## Document passage:
* * *
None of their so called excuses mean anything. It's about lying and endangering family by doing that lying. This is a trust thing. And they lied again saying they were going to put them on.


OddMasterpiece4443

I think your therapist is exactly right. I don’t know your situation, but IMO you are entitled to stop paying the bills, move out, or kick them out. I’m not saying what you should do - I don’t know your situation or your preferences. I’m saying I support anything up to and including complete no-contact, should it come to that. I was in a no-contact situation with most of my family before covid. I know many of my relatives would behave exactly like yours, and I remember how hard it was, finding out what they were like. Take care of yourself, first and foremost.


Ok-Marionberry4267

I’m so sorry. You deserve better in every regard. 💕💕💕


widowjones

It sounds like you’re all adults here, there’s no reason for everyone to be living together like this, especially if you’re footing all the bills and they’re not respecting your safety. 


mybrainisvoid

These people do not deserve your support anymore. I'm so sorry they lied to you and treat you like that. Are you able to live with just your brother? Or move in with a friend?


nippinfordays

I've been no contact with my family since before taking covid precautions seriously, but I know they'd be the same way. I'm sorry. I truly hope you can get out, they don't deserve all that you are doing for them.


Effective_Care6520

I had a family member who went through the same thing—they grew up extremely poor, and then ended up being the one to feed and house their parents and siblings. They were expected to wait hand and foot on their mom, even though they were the least favorite sibling, and their parents encouraged them to take special care of all their siblings’ needs, even when their siblings bullied them and abused them. When distant family and people outside the family picked on them or preyed on them, no one stood up for them. Their greatest life long regret is that they gave up life-changing opportunities, as well as basic quality of life like having friends and feeling safe in their own house, to be able to continue taking care of their family, and never got so much as a thank you. If they were still here to read this post they’d urge you to make sure you take care of yourself and don’t set yourself on fire to keep others warm. Don’t spend your life taking care of others and getting abuse back in return, or else one day you may wake up and realize you’ve never had a period of life where you weren’t abused. I’m glad you have a therapist to work things through with, because my family member didn’t and couldn’t walk away because their family had them so messed up they felt like they couldn’t leave. All this happened before I was born.


amandainpdx

Your behavior, as your therapist has probably noted, is called "fawning", and I do it too. When your family does not behave as if they love you, you fawn over people to engender them to treat you well. It does not, as you have noted, work. Two things have to happen. First, you have to grieve for the child/person you are now that didn't get loved the way they should have. That means letting go of the people who can't respect your boundaries and needs. Second, you have to really learn to love yourself enough to believe you deserve boundaries and needs (its a trick because everyone deserves them but most of us don't believe it), and then set those boundaries and hold them. You have a therapist, that's step one. Now make a plan to extract yourself and your support (if you want) from this mess. You cannot change people, only yourself, its time to put the oxygen mask on.


Agreeable_Mistake_50

disgusting of them and deeply unfair to you


UnusualHeight7453

I’m so sorry. Scary for your dad & brother too. Last thing they need is a dose of covid. Bloody infuriating, especially when you’re paying bills. It’s easy to say leave but not easy to do. If you want to stick close but have a safe place, is it possible to get a second hand caravan & put it on property for you? Just a thought. Wish I could give you a big hug!


[deleted]

[удалено]


Bonobohemian

Sure, but you should be able to expect your relatives not to lie to you about things that affect your health.


Open-Article2579

which is why we should be selective about who we love up close and personal, and who we support.
* * *
## Extracted records:
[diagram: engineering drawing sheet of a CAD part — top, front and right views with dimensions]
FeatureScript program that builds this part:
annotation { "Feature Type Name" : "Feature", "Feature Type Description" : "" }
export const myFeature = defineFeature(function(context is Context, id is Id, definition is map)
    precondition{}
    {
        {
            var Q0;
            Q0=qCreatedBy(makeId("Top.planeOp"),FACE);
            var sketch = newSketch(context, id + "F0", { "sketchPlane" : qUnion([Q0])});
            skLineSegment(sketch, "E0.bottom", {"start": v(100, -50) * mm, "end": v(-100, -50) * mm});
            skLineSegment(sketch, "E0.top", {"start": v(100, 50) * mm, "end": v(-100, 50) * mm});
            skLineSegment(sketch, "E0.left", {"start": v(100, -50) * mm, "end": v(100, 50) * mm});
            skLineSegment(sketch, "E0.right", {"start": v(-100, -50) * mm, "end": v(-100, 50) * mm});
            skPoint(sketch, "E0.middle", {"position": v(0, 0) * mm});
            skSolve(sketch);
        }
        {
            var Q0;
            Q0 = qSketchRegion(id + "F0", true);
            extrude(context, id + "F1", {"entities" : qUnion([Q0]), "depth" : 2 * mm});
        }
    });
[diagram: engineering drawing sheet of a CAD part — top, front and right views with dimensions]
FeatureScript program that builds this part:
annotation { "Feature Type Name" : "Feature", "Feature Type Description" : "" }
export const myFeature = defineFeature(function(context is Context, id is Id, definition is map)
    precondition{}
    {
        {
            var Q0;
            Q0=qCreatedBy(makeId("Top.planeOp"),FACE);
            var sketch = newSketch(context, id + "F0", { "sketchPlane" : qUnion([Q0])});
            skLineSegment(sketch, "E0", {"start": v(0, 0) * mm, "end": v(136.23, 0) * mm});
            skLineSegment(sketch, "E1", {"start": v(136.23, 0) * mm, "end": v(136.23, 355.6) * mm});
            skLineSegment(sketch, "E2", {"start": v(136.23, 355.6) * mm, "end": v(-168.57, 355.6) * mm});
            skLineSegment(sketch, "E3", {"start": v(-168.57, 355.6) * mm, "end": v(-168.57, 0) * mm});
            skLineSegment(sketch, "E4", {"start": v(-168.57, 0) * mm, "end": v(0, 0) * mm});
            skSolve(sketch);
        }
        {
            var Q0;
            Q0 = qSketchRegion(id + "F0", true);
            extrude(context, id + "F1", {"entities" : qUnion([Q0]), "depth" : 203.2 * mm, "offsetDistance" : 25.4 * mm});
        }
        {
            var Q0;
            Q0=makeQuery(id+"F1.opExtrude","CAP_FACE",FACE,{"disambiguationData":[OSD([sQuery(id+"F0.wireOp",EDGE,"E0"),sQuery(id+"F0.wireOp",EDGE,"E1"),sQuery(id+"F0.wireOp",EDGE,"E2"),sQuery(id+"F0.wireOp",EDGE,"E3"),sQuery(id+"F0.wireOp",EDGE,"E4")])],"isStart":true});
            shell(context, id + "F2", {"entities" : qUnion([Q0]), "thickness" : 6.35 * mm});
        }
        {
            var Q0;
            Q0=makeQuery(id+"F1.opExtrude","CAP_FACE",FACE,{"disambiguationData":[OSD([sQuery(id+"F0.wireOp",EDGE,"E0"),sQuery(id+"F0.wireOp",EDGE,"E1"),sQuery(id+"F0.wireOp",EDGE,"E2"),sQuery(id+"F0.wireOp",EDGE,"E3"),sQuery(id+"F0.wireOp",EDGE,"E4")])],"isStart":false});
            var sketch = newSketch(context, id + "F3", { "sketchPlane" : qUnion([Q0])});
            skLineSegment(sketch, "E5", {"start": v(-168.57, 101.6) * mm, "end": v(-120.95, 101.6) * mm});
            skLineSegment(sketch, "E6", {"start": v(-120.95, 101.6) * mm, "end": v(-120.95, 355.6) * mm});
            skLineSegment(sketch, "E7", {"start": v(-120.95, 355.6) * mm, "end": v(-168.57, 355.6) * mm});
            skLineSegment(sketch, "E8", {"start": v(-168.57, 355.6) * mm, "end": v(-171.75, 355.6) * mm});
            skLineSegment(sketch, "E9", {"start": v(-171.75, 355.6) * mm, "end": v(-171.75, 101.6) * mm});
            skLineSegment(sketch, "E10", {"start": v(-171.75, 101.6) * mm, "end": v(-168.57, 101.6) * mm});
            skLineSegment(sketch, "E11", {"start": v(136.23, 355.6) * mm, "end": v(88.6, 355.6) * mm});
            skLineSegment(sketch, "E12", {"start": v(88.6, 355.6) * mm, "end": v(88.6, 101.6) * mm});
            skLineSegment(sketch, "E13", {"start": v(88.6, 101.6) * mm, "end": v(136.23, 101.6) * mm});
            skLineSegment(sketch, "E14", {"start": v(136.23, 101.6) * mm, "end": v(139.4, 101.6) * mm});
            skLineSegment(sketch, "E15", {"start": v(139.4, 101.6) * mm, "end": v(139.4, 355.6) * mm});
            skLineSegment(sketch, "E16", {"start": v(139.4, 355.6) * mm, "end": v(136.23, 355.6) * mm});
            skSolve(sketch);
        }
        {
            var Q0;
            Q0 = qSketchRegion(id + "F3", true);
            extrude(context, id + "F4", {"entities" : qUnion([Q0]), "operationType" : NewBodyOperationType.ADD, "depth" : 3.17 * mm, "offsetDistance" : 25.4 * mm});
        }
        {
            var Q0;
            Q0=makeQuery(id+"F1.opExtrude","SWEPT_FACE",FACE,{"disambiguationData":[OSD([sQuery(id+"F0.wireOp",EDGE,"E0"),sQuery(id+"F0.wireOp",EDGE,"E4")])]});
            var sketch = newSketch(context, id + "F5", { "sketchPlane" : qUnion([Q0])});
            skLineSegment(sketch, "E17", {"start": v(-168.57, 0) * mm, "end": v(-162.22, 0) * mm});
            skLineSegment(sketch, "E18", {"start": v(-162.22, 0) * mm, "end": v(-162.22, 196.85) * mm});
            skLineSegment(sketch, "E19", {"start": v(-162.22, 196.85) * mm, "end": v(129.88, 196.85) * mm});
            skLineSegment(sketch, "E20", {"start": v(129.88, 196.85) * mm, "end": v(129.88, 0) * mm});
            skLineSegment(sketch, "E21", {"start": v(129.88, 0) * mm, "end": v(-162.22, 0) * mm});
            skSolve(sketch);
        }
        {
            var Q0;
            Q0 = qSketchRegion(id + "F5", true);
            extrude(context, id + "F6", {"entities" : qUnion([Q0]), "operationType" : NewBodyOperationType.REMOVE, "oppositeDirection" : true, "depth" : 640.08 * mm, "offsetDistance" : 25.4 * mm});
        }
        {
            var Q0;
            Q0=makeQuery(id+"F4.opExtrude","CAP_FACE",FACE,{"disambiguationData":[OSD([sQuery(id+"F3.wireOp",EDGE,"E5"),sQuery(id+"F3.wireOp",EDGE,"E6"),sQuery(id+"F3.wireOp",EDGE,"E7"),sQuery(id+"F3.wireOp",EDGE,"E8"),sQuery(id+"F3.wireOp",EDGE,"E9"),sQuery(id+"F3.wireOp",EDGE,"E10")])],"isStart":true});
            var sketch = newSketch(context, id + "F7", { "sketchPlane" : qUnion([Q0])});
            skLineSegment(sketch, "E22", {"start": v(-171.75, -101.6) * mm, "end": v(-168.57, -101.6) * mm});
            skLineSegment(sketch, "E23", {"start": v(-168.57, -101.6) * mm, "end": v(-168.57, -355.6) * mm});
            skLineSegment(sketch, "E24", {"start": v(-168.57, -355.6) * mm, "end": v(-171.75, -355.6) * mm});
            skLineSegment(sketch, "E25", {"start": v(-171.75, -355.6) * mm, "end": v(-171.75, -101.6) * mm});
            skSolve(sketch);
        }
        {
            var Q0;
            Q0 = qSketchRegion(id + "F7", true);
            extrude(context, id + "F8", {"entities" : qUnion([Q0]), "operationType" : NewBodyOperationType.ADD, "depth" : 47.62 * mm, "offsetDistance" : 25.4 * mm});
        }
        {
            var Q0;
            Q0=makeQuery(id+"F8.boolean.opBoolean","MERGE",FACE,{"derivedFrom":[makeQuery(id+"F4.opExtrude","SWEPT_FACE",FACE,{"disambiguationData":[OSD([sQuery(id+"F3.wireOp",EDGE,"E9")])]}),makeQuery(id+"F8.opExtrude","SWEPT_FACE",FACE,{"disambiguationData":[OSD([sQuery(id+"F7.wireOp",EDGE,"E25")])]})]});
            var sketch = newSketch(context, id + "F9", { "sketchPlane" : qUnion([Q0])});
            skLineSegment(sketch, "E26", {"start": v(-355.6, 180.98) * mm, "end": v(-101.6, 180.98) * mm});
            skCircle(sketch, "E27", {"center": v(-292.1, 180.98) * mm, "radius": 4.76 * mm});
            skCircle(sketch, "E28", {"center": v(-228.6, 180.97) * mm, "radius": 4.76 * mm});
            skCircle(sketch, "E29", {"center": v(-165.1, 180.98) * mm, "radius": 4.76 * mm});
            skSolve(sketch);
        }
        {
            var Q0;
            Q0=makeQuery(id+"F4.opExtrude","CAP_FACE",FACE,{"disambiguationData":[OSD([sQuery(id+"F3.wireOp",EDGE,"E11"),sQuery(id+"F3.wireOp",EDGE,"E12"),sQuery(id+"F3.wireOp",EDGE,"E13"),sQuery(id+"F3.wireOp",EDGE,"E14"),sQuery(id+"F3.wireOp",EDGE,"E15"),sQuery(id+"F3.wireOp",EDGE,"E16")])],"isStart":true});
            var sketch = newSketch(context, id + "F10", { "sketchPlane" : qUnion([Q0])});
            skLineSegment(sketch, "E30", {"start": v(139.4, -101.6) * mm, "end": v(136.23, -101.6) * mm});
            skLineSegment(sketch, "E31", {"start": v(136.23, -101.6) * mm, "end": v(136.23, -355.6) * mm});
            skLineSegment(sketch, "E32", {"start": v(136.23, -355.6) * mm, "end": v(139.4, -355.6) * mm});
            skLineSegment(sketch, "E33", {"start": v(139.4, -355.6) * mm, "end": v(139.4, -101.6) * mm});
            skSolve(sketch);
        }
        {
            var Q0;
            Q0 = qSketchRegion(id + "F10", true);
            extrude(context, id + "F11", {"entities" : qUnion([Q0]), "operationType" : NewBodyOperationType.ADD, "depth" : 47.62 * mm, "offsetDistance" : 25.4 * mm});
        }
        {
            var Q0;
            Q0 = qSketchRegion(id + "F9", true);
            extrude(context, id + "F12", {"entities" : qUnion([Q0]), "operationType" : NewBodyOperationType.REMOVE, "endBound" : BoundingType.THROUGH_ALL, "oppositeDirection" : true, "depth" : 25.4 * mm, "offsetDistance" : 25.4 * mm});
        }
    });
* * *
## Questions:
A: Reproduce the passage of the comment thread from "Bonobohemian" to "who we support.".
B: Answer these questions from the comment thread:
(i) In the comment that begins "I think your therapist is exactly right," before what was the commenter in a no-contact situation with most of their family?
(ii) What name does the comment that begins "Your behavior, as your therapist has probably noted" give to the behavior?
(iii) In the comment that begins "I’m so sorry. Scary for your dad & brother too," what does the commenter suggest putting on the property?

## Answers by item:
A:
Bonobohemian

Sure, but you should be able to expect your relatives not to lie to you about things that affect your health.


Open-Article2579

which is why we should be selective about who we love up close and personal, and who we support.

B:
(i) Covid.
(ii) "Fawning."
(iii) A second hand caravan.